The Erechtheion

erechtheionOn the northern side of Acropolis rock stands the Erechtheion, the last of the buildings that were built during Pericles' era. It was built during the Peloponnesian war, between 421 and 406 BC.
If you walk around the temple you may find it hard to decide which is the entrance and the facade of the temple. The Erechtheion is not an ordinary temple dedicated to a specific divinity. It is a complex building that was constructed to house ancient cults, such as the cult of Athena and Poseidon Erechtheus (a mythical king, son of Earth, who later merged with Poseidon but gave the building it's name).
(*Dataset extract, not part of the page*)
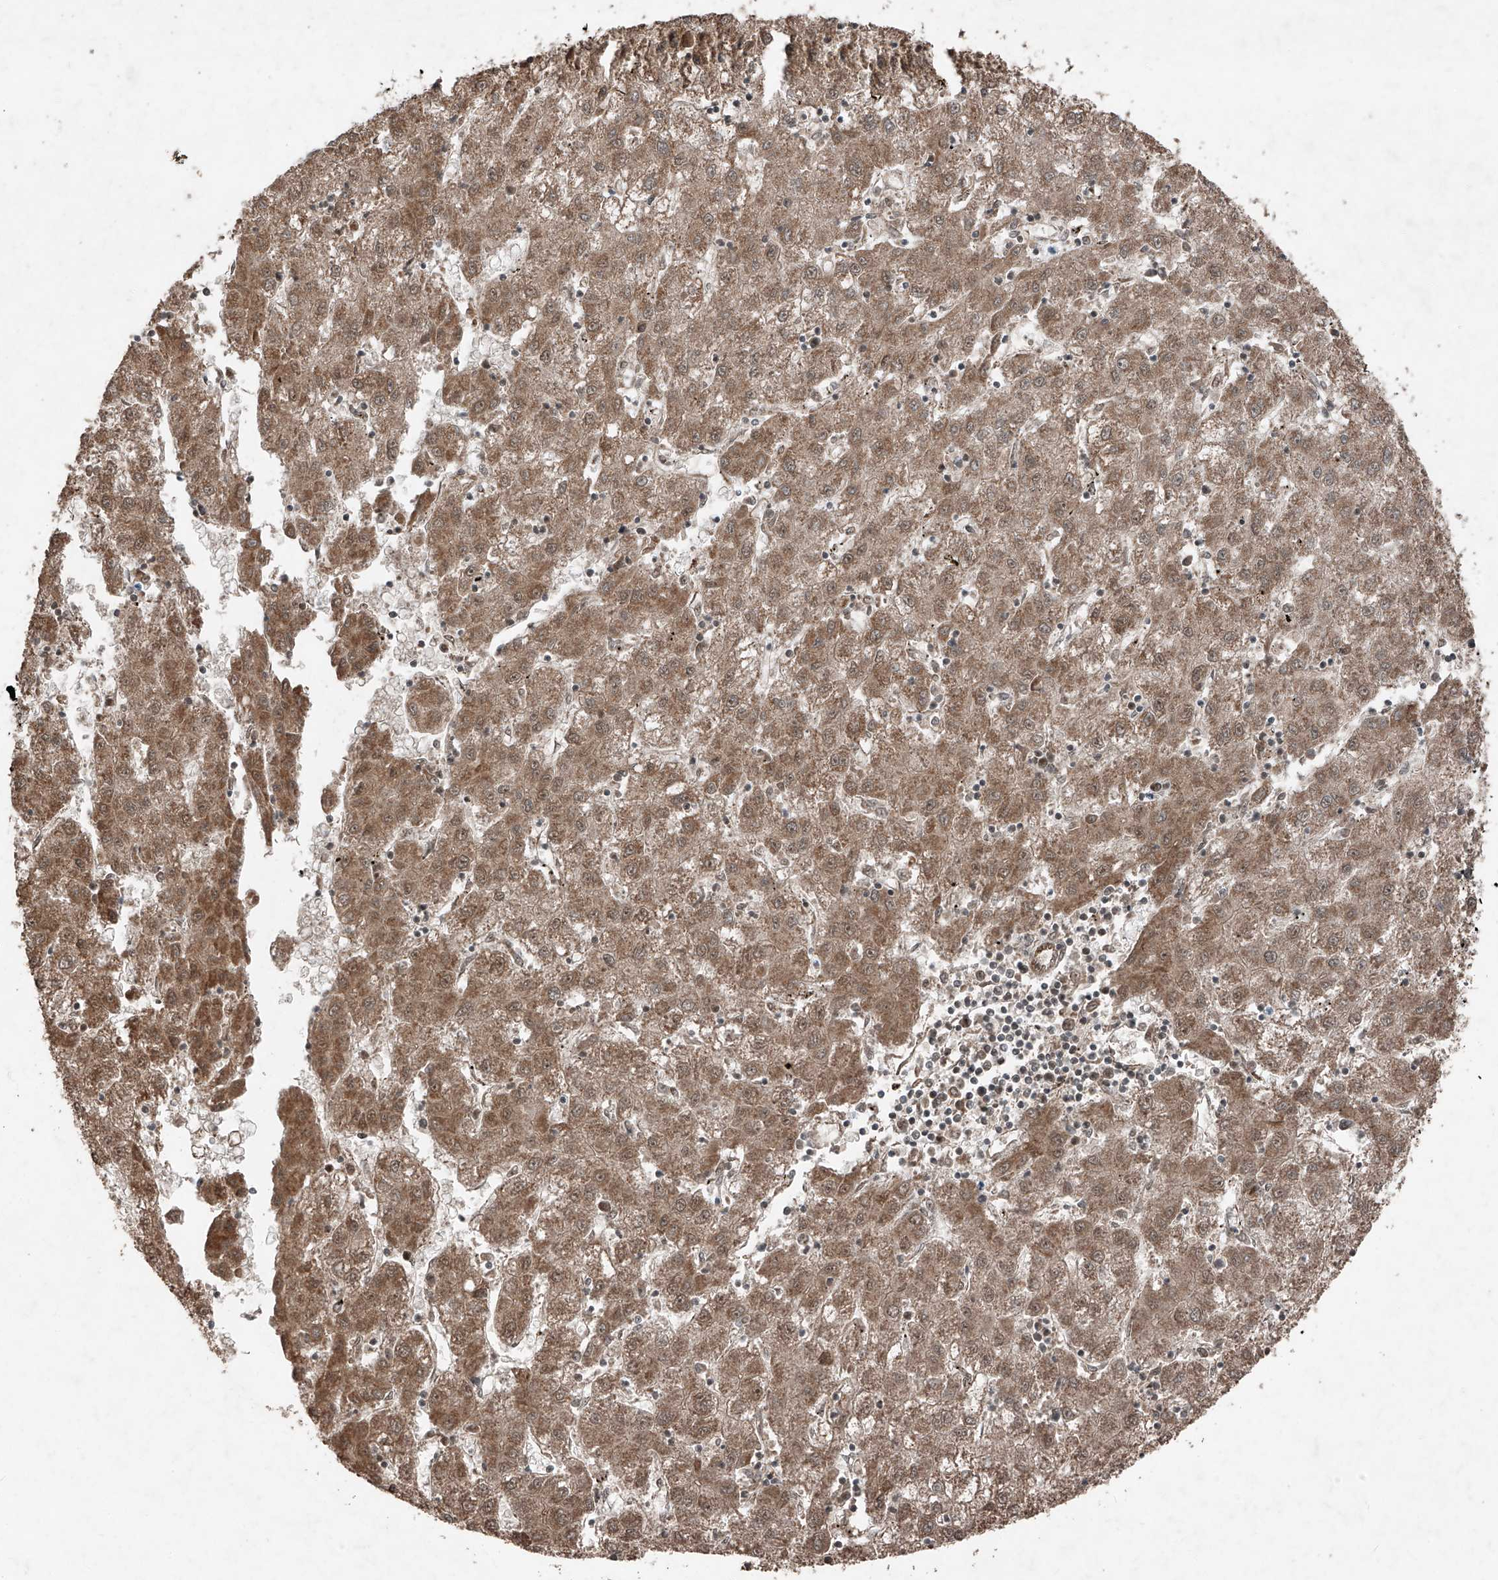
{"staining": {"intensity": "moderate", "quantity": ">75%", "location": "cytoplasmic/membranous,nuclear"}, "tissue": "liver cancer", "cell_type": "Tumor cells", "image_type": "cancer", "snomed": [{"axis": "morphology", "description": "Carcinoma, Hepatocellular, NOS"}, {"axis": "topography", "description": "Liver"}], "caption": "A brown stain labels moderate cytoplasmic/membranous and nuclear staining of a protein in liver cancer (hepatocellular carcinoma) tumor cells. The protein of interest is shown in brown color, while the nuclei are stained blue.", "gene": "ZNF620", "patient": {"sex": "male", "age": 72}}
The Erechtheion also housed the marks of Poseidon's Trident and the olive tree of Athena. At the site where the Erechtheion was built there were already some small temples and monuments that were incorporated in the new building. For this reason, the Erechtheion doesn't have the form of a unified temple. Each of the four sides of the temple has a different form. The eastern part of the Erechtheion was probably dedicated to Athens Polias. There they kept the wooden statue of the goddess who, according to the legend, had fallen from the sky. On this statue they placed the new peplos of Athena carried by the Procession of the Panathenaea.

On the northern side of the Erechteion there is a portico with four Ionic columns and one magnificent gate at the background. The southern side also has a portico where the columns are being replaced by the famous statues of girls, called Caryatids. Six slender girls carry a marble basket on their head and at the same time support the roof. The western side of the Erechtheion covers two different levels due to the ground's height difference. The western part was perhaps the most sacred one because it housed the marks of Poseidon's trident and the olive tree of Athena.